The GEN lamp, necessary in the stock system to initiate charging,
does not fail often. There is a modification that allows
the system to start up even if the lamp fails (and makes a slight
improvement on rpm at which charging begins).....that is on this
website.
Failure to disconnect the battery before removing the outer
cover of the timing chest, has caused electrical sparks and failures of the
diode board.
Failure of the voltage regulator is indicated by poor
or no charging or wrong voltage. VR failure is hardly the
only failure to exhibit these problems.
Failure of the diode board is usually indicated by lower
charging (lower watts) capability, or lower voltage output under load of such as
the headlight.
ONE "open" large diode will so indicate by
vastly lowered charging with the headlight turned on. Problems with the small diodes, while rarer, do
occur, and can
be seen by poor charging. In fact, almost anything that goes wrong
with the charging system components can result in lower voltage,
or lower
output/charging. Even overheated or slightly dirty or
corroded connections.
GEN lamps that can be seen glowing dimly at night whilst
cruising are usually and indication of poor connections someplace, or many
places.
GEN lamps that do not light up, and thus you have no charging
(or, maybe only at VERY high rpm), are usually a bad lamp, a bad lamp socket, a
bad regulator, or, commonly, an open rotor or excessively worn brushes.

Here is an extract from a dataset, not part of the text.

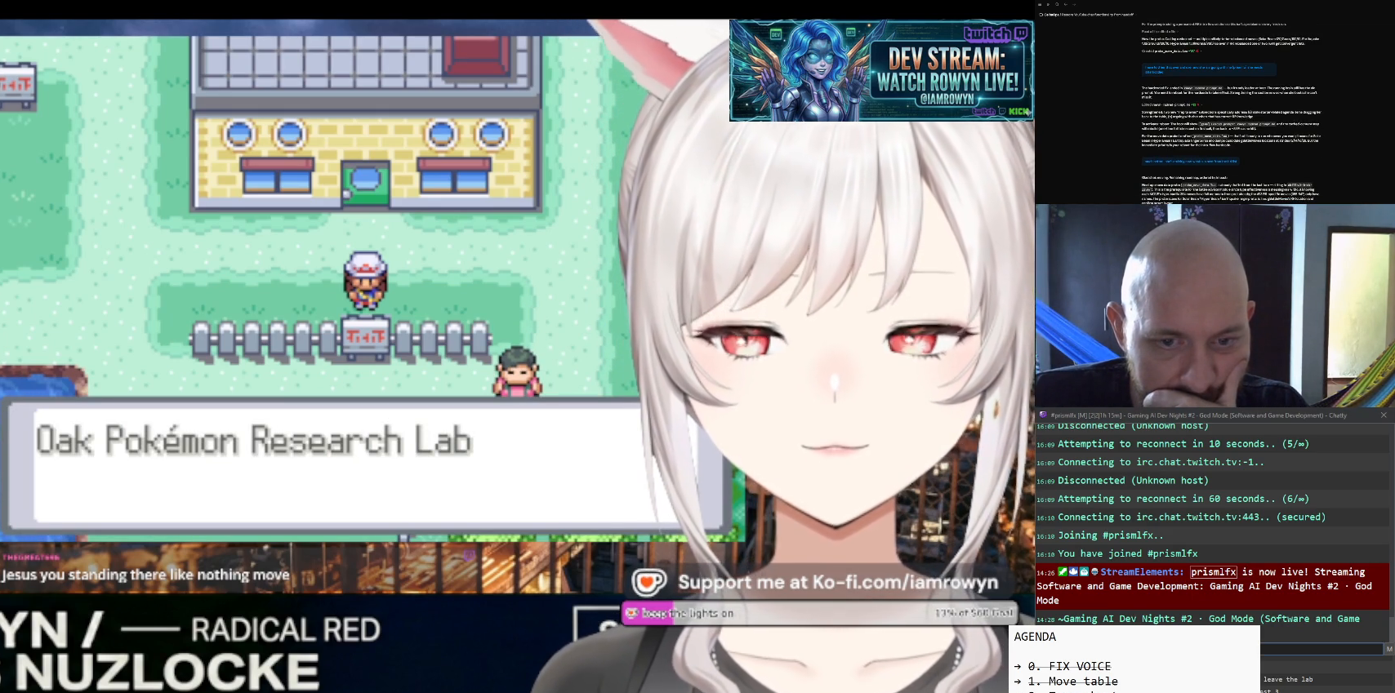
{"buttons": ["A"], "events": []}
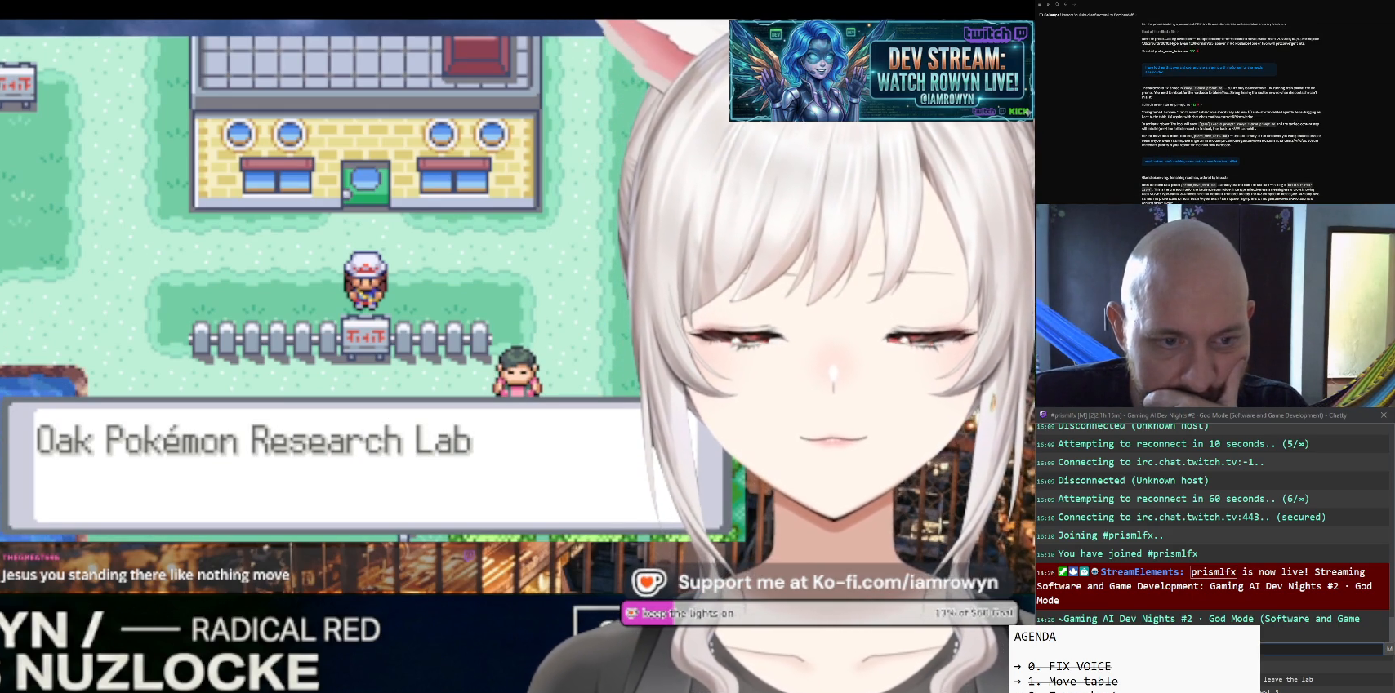
{"buttons": ["A"], "events": []}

After the /5, the printed circuit board the lamps fit into can
get microscopic
cracks, and the lamp connection to the board
can fail. You can carefully repair the board....or replace
it. Do NOT yank lamps out roughly.
From 1976, many models have a connection of the battery into
the electrical system located at the starter relay
under the fuel tank.
These red wires can cause problems if
there is corrosion at those connections of the relay
prongs and socket. The problem can be as
slight as just a small voltage drop, or as major as a total
complete lack
of electrical power. This is
because the
INTERNALS of the relay, even if the relay is NOT being actuated, have
a 'jumper
function'. These are larger gauge red wires,
and can be cut into ...NEATLY!!...and joined permanently,
which fixes the problem forever.
If something fails, what are the
USUAL indications?, and how to determine:
1. Batteries:
A battery failure can cause an enormous amount of problems and
indications. It is QUITE possible, and, frankly, the
norm, for a battery to simply lose
capacity over time, that in itself is usually not a problem, as we normally do not operate
many hours of accessories with the engine off. Of course,
if severe enough, the starter motor will not have sufficient
current to rotate the engine. One common failure
mode is a full separation....or part separation...of an interconnection inside the
battery. The battery will act as if there is a resistance
inserted in series, and may SEEM to charge up to the correct voltage, yet
be unable to properly crank the engine. The battery may not crank at all,
or you hear just a simple clunk if quite bad in this respect, yet the headlight MAY seem to
operate normally. The headlight MIGHT dim to nearly or
completely OUT, when cranking. In a few instances, once the engine IS started and
run, the battery MAY seem to act OK....until the next cold
startup. It is rare, but I have even seen a battery that was
temperature sensitive, regarding the opening and closing of an
internal connection. Another common failure mode is a shorted cell,
usually only one fully shorts, but, it can be partial.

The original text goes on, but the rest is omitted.